In Valid Logic

Endlessly expanding technology

Two years with Ruby

Tonight I realized that its now been two years since I first started working with Ruby. Back in February of 2008, I’d posted about my first experiments with Rails.  Lo and behold, its now been two years.  I do say two years with Ruby though, not Rails.  I’ve been using Merb for about the past year and a half.  Although I have started messing around with Rails 3 and really like what I see so far.

So in the past two years, what have I done?  Sadly, a lot of it is sorely behind and out dated, but take a bit of a trip down memory lane…

  • The SkitchDav I originally blogged about, but now no longer use
  • DM-DBSlayer. I was using it in a personal app, but the app didn't need scale, so eventually removed it.
  • DM-Paperclip.  I really need to dust this off, it needs some TLC.
  • Some hacking on Warehouse, which eventually led to my ideas for Trunks.
  • Branches, which was basically a ruby port of Gitosis.  I wrote it anticipating using it for Trunks so I could interact with the DB in Ruby.  I did in the first incarnation of trunks, but am now on "Branches 2.0" which was done from scratch and super simplified so it is Trunks-only and structured to do both Git and Mercurial.  Would actually be nice to pull it out of Trunks and release it.  Damn, another project for my list.
  • Tigger.  Really bad name.  When I first wrote Trunks but was unsure about launching it, tried to redo the interface as a better read-only web interface to git repos.  The app should still work... was on Merb 1.0.
  • And of course, Trunks.  Merb 1.1-pre.

And I’ve also had several apps that haven’t seen the light of day and were more for my personal use or tinkering.

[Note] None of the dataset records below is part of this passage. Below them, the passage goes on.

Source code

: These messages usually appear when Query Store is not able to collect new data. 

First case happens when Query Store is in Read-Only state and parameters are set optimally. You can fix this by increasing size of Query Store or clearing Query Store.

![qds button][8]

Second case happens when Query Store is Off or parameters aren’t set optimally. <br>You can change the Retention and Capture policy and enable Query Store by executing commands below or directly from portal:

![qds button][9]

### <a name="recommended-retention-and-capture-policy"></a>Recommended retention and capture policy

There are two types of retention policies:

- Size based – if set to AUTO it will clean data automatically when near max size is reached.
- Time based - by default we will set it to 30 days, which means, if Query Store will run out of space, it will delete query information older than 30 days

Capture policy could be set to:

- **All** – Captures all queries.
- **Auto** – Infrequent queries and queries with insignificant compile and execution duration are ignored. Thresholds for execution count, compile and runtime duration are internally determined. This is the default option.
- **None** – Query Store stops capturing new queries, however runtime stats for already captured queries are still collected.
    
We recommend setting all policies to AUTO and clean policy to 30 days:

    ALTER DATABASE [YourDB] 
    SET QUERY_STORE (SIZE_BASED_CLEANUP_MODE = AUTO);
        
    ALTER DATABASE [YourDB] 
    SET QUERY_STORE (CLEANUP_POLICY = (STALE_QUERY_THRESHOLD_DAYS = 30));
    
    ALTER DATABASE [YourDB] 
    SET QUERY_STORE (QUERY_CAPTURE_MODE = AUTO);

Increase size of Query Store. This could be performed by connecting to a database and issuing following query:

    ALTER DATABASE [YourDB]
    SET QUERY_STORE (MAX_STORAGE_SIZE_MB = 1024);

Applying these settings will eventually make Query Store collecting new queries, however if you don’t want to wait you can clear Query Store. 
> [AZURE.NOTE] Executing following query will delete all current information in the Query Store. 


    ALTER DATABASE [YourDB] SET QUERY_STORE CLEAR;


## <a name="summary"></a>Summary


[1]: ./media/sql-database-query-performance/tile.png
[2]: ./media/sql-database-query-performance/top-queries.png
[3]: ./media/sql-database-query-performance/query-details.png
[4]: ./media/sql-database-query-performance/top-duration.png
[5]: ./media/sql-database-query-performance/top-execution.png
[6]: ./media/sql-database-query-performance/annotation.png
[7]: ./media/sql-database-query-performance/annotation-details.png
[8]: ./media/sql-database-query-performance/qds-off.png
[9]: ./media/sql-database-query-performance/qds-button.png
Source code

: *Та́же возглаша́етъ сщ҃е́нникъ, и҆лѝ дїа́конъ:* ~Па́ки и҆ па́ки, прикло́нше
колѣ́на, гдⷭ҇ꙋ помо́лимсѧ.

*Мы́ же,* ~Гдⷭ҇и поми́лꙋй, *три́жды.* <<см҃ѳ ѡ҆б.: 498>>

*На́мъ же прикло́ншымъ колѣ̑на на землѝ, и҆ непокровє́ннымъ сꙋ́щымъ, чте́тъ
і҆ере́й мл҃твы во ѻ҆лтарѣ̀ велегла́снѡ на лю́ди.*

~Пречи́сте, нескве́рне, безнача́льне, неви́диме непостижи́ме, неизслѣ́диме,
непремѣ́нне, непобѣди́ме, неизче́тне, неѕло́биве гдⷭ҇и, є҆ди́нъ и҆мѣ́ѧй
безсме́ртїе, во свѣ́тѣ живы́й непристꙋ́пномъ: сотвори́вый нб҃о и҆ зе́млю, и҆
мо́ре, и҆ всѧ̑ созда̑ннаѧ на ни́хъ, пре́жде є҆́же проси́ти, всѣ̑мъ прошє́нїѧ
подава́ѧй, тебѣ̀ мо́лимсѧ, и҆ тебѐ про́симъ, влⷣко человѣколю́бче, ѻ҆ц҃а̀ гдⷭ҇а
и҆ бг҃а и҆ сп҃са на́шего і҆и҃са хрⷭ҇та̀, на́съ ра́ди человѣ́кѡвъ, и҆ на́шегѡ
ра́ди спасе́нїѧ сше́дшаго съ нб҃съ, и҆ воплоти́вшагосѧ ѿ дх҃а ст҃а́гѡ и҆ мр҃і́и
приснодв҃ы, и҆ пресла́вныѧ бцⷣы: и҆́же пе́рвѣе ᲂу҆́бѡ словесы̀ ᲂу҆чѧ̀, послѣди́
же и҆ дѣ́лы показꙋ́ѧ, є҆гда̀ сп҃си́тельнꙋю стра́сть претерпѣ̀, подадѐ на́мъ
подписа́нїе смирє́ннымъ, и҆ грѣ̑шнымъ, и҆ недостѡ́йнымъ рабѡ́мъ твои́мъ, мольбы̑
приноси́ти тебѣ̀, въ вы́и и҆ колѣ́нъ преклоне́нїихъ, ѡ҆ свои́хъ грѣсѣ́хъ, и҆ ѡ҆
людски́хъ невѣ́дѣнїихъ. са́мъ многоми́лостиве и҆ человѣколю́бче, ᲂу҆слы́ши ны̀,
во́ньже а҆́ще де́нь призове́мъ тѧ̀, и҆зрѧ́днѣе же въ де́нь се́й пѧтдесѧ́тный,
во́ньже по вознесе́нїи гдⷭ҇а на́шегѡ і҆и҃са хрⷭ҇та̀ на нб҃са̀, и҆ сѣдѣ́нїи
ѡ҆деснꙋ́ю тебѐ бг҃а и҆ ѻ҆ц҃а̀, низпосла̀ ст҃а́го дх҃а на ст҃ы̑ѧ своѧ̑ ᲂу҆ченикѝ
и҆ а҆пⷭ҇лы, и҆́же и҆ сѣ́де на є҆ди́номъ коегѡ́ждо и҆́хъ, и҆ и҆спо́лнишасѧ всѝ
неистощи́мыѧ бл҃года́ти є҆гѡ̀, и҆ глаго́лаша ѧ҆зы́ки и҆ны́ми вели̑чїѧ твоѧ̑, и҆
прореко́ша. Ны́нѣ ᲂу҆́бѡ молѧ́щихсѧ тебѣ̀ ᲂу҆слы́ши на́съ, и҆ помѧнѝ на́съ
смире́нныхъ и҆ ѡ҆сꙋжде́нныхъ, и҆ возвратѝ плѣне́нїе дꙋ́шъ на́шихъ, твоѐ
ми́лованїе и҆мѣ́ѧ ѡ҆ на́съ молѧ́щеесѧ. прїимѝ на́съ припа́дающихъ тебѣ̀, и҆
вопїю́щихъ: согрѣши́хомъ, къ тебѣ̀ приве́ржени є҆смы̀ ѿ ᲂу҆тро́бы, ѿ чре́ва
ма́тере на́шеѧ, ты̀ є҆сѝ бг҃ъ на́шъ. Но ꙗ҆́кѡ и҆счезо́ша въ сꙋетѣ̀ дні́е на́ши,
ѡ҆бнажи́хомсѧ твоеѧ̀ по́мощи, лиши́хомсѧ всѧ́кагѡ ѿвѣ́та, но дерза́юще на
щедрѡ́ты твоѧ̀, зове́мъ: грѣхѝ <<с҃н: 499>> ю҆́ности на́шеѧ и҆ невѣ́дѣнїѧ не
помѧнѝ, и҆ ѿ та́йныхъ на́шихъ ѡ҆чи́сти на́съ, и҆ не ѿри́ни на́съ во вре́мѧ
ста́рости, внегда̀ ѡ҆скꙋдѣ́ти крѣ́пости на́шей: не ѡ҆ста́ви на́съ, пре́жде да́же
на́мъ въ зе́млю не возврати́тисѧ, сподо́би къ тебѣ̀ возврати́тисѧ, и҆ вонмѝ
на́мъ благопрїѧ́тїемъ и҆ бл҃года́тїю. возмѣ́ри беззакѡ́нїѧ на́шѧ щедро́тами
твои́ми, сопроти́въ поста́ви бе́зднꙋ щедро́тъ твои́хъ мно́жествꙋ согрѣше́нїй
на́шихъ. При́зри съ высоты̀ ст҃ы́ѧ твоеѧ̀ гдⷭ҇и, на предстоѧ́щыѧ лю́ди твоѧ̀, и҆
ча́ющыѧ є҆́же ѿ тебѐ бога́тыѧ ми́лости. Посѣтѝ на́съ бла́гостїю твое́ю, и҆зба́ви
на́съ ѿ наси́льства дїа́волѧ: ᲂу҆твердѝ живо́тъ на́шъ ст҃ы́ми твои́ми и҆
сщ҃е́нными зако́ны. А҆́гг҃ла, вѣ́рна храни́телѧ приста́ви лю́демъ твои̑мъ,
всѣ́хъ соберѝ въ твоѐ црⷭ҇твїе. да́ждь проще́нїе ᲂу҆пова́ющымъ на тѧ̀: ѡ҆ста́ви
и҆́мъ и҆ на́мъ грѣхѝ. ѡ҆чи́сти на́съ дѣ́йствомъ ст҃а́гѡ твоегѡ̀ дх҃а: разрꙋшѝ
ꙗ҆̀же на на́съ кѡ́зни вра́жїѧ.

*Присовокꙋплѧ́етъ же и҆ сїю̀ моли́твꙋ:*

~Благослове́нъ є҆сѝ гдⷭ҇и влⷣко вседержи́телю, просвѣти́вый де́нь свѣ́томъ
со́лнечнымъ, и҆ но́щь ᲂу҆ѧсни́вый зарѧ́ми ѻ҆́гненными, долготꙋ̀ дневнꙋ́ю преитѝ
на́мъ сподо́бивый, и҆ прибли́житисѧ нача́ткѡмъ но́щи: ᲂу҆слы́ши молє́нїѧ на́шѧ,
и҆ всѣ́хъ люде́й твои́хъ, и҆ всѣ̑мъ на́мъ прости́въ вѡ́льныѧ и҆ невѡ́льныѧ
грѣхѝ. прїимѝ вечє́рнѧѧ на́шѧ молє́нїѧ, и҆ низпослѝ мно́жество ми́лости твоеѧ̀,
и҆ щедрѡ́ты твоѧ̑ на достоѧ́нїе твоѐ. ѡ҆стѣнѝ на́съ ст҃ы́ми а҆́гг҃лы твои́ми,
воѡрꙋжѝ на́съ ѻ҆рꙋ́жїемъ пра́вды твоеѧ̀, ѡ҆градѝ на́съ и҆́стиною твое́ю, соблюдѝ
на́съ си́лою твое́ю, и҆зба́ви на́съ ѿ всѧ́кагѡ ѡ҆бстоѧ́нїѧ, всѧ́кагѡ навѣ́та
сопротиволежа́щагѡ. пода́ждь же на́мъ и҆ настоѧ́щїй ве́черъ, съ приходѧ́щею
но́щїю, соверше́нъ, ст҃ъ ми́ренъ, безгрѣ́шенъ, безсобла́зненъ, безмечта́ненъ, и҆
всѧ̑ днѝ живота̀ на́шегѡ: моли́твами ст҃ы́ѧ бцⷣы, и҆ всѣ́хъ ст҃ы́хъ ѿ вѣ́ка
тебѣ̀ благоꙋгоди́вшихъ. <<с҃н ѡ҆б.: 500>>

  • For a while I was into EVE Online and wrote an app to parse and process item reports from Eve Central.  It allowed me to locate items that were selling under market rate quickly, compare prices across markets, and I could somewhat defer what items were selling most at different market hubs.  Really geeky.  Probably put several months into it.  Merb app.
  • Also wrote an app to track my sales by location, by item, and comparing sales volumes based on price as I played with prices.  Merb app.
  • And another for EVE Online... came up with the "Jita Mineral Index" which tracked mineral prices in the main market hub in the game.  I left it up for several months after I stopped playing, until I found that the app that processed the emails from Eve Central broke and had like 200k+ unprocessed messages in its inbox.  Merb app.
  • Some time ago, was playing with different virtualization APIs and wrote an app that would provision and deploy virtual servers in KVM and in XenServer.  I'm probably too much of a nut about virtualization.  Mixture of stuff... Ruby, Nanite, Merb.
  • A really basic Sinatra app to handle my domains that just have static pages.  Rather than having multiple sites, I have just one and it determines which template to render based on the host header.  Was my first Sinatra app.

And of course some other stuff on Github and Gist.

And I have some that will likely be coming soon:

  • This, which I'll likely blog about once I get a name for it and a domain.  And update the incorrect launch date in the News part, oops.
  • Was actually thinking of dusting off my original SkitchDav as a Sinatra app.  What triggered me to write this.
  • Also thinking of dusting off an app I prototyped a while ago involving Rack and Solr.
  • Always got ideas brewing in my head... just a matter of parsing out which are really worth my free time.

All this Ruby has also helped me to grow so much more as a .NET developer.

  • More languages you know the better.
  • Exposure to new methodologies and mindsets, new more progressive community.
  • Exposure to testing.  Testing is far easier in dynamic languages, and grasping the concepts in a dynamic language makes it easier to apply to a static language.
  • MVC.  Thank god for MVC.  Unlearned all the webforms crap and re-learned plain and simple HTTP and a logical structure for your app.
  • Making programming fun again.  Its nothing against .NET, but sometimes you need to break out from the familiar and learn something new to remind you why you love programming.  Before Ruby, I was stuck in what I knew and don't really think I was coding for fun much.